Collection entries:

Start of Block

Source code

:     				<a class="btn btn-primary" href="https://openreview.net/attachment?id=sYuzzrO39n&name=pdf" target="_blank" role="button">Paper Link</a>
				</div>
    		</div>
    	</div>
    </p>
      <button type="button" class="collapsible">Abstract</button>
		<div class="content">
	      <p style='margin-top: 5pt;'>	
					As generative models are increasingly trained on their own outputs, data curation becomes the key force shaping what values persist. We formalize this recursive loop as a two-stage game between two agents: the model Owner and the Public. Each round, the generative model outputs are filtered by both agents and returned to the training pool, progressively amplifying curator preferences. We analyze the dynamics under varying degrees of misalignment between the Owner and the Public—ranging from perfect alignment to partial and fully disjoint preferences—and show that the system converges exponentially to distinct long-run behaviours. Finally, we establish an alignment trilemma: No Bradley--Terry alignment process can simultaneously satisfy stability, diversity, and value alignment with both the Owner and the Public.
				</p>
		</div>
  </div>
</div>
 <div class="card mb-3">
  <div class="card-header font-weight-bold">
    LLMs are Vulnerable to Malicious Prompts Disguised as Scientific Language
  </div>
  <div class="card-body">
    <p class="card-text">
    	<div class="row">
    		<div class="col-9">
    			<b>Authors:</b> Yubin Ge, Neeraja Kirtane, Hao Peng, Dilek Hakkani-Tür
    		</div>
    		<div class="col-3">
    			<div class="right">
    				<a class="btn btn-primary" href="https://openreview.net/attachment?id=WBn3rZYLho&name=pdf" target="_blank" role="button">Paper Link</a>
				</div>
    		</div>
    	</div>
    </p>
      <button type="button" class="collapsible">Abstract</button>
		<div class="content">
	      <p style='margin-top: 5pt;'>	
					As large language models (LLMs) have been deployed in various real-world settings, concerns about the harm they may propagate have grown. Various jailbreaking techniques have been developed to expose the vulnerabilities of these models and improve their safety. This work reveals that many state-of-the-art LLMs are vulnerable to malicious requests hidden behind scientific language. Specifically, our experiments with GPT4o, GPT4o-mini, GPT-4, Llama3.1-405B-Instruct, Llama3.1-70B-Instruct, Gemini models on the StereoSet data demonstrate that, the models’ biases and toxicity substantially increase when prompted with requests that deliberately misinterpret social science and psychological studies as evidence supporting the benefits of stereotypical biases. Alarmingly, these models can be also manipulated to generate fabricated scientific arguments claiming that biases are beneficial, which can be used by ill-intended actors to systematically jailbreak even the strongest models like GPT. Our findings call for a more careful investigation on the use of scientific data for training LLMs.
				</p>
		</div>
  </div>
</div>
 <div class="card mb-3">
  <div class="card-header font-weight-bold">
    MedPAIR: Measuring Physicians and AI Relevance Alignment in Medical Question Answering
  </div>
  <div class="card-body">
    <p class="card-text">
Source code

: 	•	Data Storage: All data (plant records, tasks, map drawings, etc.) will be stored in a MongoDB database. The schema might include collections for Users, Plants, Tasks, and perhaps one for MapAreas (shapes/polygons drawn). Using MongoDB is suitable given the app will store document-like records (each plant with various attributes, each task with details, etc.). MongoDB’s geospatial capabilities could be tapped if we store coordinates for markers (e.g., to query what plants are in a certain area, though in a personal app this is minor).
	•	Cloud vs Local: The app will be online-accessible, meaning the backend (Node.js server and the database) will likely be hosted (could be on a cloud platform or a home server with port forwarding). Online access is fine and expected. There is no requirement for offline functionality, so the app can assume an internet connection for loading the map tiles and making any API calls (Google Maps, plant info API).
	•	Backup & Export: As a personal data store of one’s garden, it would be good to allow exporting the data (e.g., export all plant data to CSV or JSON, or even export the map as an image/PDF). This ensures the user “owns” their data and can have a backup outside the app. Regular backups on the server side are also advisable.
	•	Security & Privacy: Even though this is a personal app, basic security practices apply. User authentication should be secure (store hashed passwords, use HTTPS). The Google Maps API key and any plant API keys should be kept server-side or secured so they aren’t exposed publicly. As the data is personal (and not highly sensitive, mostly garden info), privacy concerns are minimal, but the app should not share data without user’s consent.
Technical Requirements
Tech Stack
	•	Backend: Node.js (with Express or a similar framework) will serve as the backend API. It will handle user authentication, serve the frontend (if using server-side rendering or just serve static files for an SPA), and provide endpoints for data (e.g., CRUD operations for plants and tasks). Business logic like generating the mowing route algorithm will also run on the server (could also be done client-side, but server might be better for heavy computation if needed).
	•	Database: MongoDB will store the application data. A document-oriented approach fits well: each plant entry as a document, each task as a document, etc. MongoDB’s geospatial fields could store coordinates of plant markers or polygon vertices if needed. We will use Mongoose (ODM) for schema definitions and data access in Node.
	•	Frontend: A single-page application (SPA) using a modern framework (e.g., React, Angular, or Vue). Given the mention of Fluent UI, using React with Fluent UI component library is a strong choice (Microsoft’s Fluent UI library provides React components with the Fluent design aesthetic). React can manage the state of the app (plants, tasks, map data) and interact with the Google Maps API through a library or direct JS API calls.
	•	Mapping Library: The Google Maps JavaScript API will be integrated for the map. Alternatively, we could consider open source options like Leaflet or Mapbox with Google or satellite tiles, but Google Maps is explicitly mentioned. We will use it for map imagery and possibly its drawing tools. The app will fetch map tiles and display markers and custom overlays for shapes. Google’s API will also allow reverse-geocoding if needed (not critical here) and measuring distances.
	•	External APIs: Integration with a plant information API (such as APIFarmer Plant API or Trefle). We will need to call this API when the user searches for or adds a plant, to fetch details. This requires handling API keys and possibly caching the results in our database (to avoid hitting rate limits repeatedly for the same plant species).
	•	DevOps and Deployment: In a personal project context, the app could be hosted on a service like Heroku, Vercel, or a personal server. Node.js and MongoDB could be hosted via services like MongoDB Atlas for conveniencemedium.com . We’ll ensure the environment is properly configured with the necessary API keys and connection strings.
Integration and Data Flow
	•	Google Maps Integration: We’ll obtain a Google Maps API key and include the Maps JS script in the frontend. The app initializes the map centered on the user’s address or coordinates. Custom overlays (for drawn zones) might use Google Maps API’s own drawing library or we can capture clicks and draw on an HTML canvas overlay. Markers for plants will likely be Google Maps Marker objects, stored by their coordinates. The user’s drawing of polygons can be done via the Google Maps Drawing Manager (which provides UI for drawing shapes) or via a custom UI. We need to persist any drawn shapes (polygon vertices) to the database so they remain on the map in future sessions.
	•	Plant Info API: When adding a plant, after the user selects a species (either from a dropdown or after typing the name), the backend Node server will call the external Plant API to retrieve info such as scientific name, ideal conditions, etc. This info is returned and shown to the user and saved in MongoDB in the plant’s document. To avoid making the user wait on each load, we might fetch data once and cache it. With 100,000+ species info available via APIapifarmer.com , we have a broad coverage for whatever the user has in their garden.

End of Block

Activity – Turn every line of the listing into a Markdown table, skipping blank lines. Use the columns "No." for the row number and "Text" for the line.

Problem solution –
| No. | Text |
|---|---|
| 1 | Source code |
| 2 | :     				<a class="btn btn-primary" href="https://openreview.net/attachment?id=sYuzzrO39n&name=pdf" target="_blank" role="button">Paper Link</a> |
| 3 | 				</div> |
| 4 |     		</div> |
| 5 |     	</div> |
| 6 |     </p> |
| 7 |       <button type="button" class="collapsible">Abstract</button> |
| 8 | 		<div class="content"> |
| 9 | 	      <p style='margin-top: 5pt;'>	 |
| 10 | 					As generative models are increasingly trained on their own outputs, data curation becomes the key force shaping what values persist. We formalize this recursive loop as a two-stage game between two agents: the model Owner and the Public. Each round, the generative model outputs are filtered by both agents and returned to the training pool, progressively amplifying curator preferences. We analyze the dynamics under varying degrees of misalignment between the Owner and the Public—ranging from perfect alignment to partial and fully disjoint preferences—and show that the system converges exponentially to distinct long-run behaviours. Finally, we establish an alignment trilemma: No Bradley--Terry alignment process can simultaneously satisfy stability, diversity, and value alignment with both the Owner and the Public. |
| 11 | 				</p> |
| 12 | 		</div> |
| 13 |   </div> |
| 14 | </div> |
| 15 |  <div class="card mb-3"> |
| 16 |   <div class="card-header font-weight-bold"> |
| 17 |     LLMs are Vulnerable to Malicious Prompts Disguised as Scientific Language |
| 18 |   </div> |
| 19 |   <div class="card-body"> |
| 20 |     <p class="card-text"> |
| 21 |     	<div class="row"> |
| 22 |     		<div class="col-9"> |
| 23 |     			<b>Authors:</b> Yubin Ge, Neeraja Kirtane, Hao Peng, Dilek Hakkani-Tür |
| 24 |     		</div> |
| 25 |     		<div class="col-3"> |
| 26 |     			<div class="right"> |
| 27 |     				<a class="btn btn-primary" href="https://openreview.net/attachment?id=WBn3rZYLho&name=pdf" target="_blank" role="button">Paper Link</a> |
| 28 | 				</div> |
| 29 |     		</div> |
| 30 |     	</div> |
| 31 |     </p> |
| 32 |       <button type="button" class="collapsible">Abstract</button> |
| 33 | 		<div class="content"> |
| 34 | 	      <p style='margin-top: 5pt;'>	 |
| 35 | 					As large language models (LLMs) have been deployed in various real-world settings, concerns about the harm they may propagate have grown. Various jailbreaking techniques have been developed to expose the vulnerabilities of these models and improve their safety. This work reveals that many state-of-the-art LLMs are vulnerable to malicious requests hidden behind scientific language. Specifically, our experiments with GPT4o, GPT4o-mini, GPT-4, Llama3.1-405B-Instruct, Llama3.1-70B-Instruct, Gemini models on the StereoSet data demonstrate that, the models’ biases and toxicity substantially increase when prompted with requests that deliberately misinterpret social science and psychological studies as evidence supporting the benefits of stereotypical biases. Alarmingly, these models can be also manipulated to generate fabricated scientific arguments claiming that biases are beneficial, which can be used by ill-intended actors to systematically jailbreak even the strongest models like GPT. Our findings call for a more careful investigation on the use of scientific data for training LLMs. |
| 36 | 				</p> |
| 37 | 		</div> |
| 38 |   </div> |
| 39 | </div> |
| 40 |  <div class="card mb-3"> |
| 41 |   <div class="card-header font-weight-bold"> |
| 42 |     MedPAIR: Measuring Physicians and AI Relevance Alignment in Medical Question Answering |
| 43 |   </div> |
| 44 |   <div class="card-body"> |
| 45 |     <p class="card-text"> |
| 46 | Source code |
| 47 | : 	•	Data Storage: All data (plant records, tasks, map drawings, etc.) will be stored in a MongoDB database. The schema might include collections for Users, Plants, Tasks, and perhaps one for MapAreas (shapes/polygons drawn). Using MongoDB is suitable given the app will store document-like records (each plant with various attributes, each task with details, etc.). MongoDB’s geospatial capabilities could be tapped if we store coordinates for markers (e.g., to query what plants are in a certain area, though in a personal app this is minor). |
| 48 | 	•	Cloud vs Local: The app will be online-accessible, meaning the backend (Node.js server and the database) will likely be hosted (could be on a cloud platform or a home server with port forwarding). Online access is fine and expected. There is no requirement for offline functionality, so the app can assume an internet connection for loading the map tiles and making any API calls (Google Maps, plant info API). |
| 49 | 	•	Backup & Export: As a personal data store of one’s garden, it would be good to allow exporting the data (e.g., export all plant data to CSV or JSON, or even export the map as an image/PDF). This ensures the user “owns” their data and can have a backup outside the app. Regular backups on the server side are also advisable. |
| 50 | 	•	Security & Privacy: Even though this is a personal app, basic security practices apply. User authentication should be secure (store hashed passwords, use HTTPS). The Google Maps API key and any plant API keys should be kept server-side or secured so they aren’t exposed publicly. As the data is personal (and not highly sensitive, mostly garden info), privacy concerns are minimal, but the app should not share data without user’s consent. |
| 51 | Technical Requirements |
| 52 | Tech Stack |
| 53 | 	•	Backend: Node.js (with Express or a similar framework) will serve as the backend API. It will handle user authentication, serve the frontend (if using server-side rendering or just serve static files for an SPA), and provide endpoints for data (e.g., CRUD operations for plants and tasks). Business logic like generating the mowing route algorithm will also run on the server (could also be done client-side, but server might be better for heavy computation if needed). |
| 54 | 	•	Database: MongoDB will store the application data. A document-oriented approach fits well: each plant entry as a document, each task as a document, etc. MongoDB’s geospatial fields could store coordinates of plant markers or polygon vertices if needed. We will use Mongoose (ODM) for schema definitions and data access in Node. |
| 55 | 	•	Frontend: A single-page application (SPA) using a modern framework (e.g., React, Angular, or Vue). Given the mention of Fluent UI, using React with Fluent UI component library is a strong choice (Microsoft’s Fluent UI library provides React components with the Fluent design aesthetic). React can manage the state of the app (plants, tasks, map data) and interact with the Google Maps API through a library or direct JS API calls. |
| 56 | 	•	Mapping Library: The Google Maps JavaScript API will be integrated for the map. Alternatively, we could consider open source options like Leaflet or Mapbox with Google or satellite tiles, but Google Maps is explicitly mentioned. We will use it for map imagery and possibly its drawing tools. The app will fetch map tiles and display markers and custom overlays for shapes. Google’s API will also allow reverse-geocoding if needed (not critical here) and measuring distances. |
| 57 | 	•	External APIs: Integration with a plant information API (such as APIFarmer Plant API or Trefle). We will need to call this API when the user searches for or adds a plant, to fetch details. This requires handling API keys and possibly caching the results in our database (to avoid hitting rate limits repeatedly for the same plant species). |
| 58 | 	•	DevOps and Deployment: In a personal project context, the app could be hosted on a service like Heroku, Vercel, or a personal server. Node.js and MongoDB could be hosted via services like MongoDB Atlas for conveniencemedium.com . We’ll ensure the environment is properly configured with the necessary API keys and connection strings. |
| 59 | Integration and Data Flow |
| 60 | 	•	Google Maps Integration: We’ll obtain a Google Maps API key and include the Maps JS script in the frontend. The app initializes the map centered on the user’s address or coordinates. Custom overlays (for drawn zones) might use Google Maps API’s own drawing library or we can capture clicks and draw on an HTML canvas overlay. Markers for plants will likely be Google Maps Marker objects, stored by their coordinates. The user’s drawing of polygons can be done via the Google Maps Drawing Manager (which provides UI for drawing shapes) or via a custom UI. We need to persist any drawn shapes (polygon vertices) to the database so they remain on the map in future sessions. |
| 61 | 	•	Plant Info API: When adding a plant, after the user selects a species (either from a dropdown or after typing the name), the backend Node server will call the external Plant API to retrieve info such as scientific name, ideal conditions, etc. This info is returned and shown to the user and saved in MongoDB in the plant’s document. To avoid making the user wait on each load, we might fetch data once and cache it. With 100,000+ species info available via APIapifarmer.com , we have a broad coverage for whatever the user has in their garden. |